───── Input

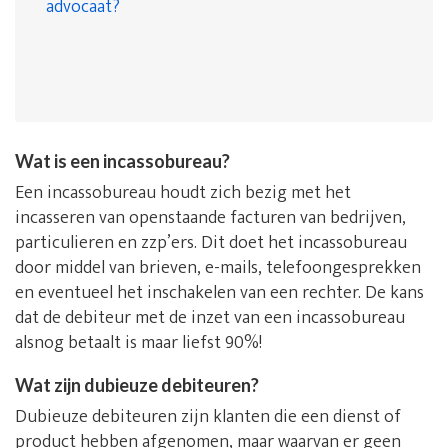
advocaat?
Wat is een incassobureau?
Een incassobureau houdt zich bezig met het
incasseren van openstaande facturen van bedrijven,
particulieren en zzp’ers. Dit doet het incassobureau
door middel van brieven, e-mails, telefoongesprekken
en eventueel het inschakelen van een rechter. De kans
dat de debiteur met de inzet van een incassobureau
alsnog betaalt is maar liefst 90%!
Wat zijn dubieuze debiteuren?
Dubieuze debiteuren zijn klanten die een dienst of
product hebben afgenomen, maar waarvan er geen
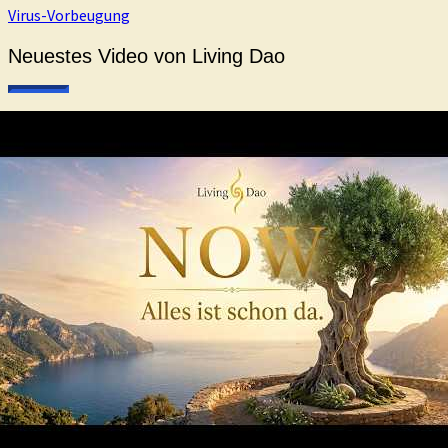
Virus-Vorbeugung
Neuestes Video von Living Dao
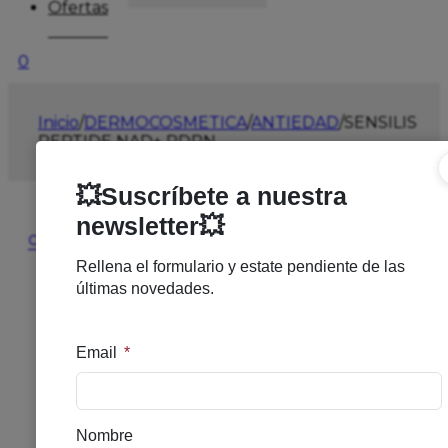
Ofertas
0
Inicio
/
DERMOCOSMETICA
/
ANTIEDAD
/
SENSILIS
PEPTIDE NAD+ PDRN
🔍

──────────

■ Problem requirements: With the pictures omitted, copy exactly the lines from the line that contains "product hebben afgenomen, maar" through the end of the material.

■ Response to this exercise:
product hebben afgenomen, maar waarvan er geen
Virus-Vorbeugung
Neuestes Video von Living Dao
Ofertas
0
Inicio
/
DERMOCOSMETICA
/
ANTIEDAD
/
SENSILIS
PEPTIDE NAD+ PDRN
🔍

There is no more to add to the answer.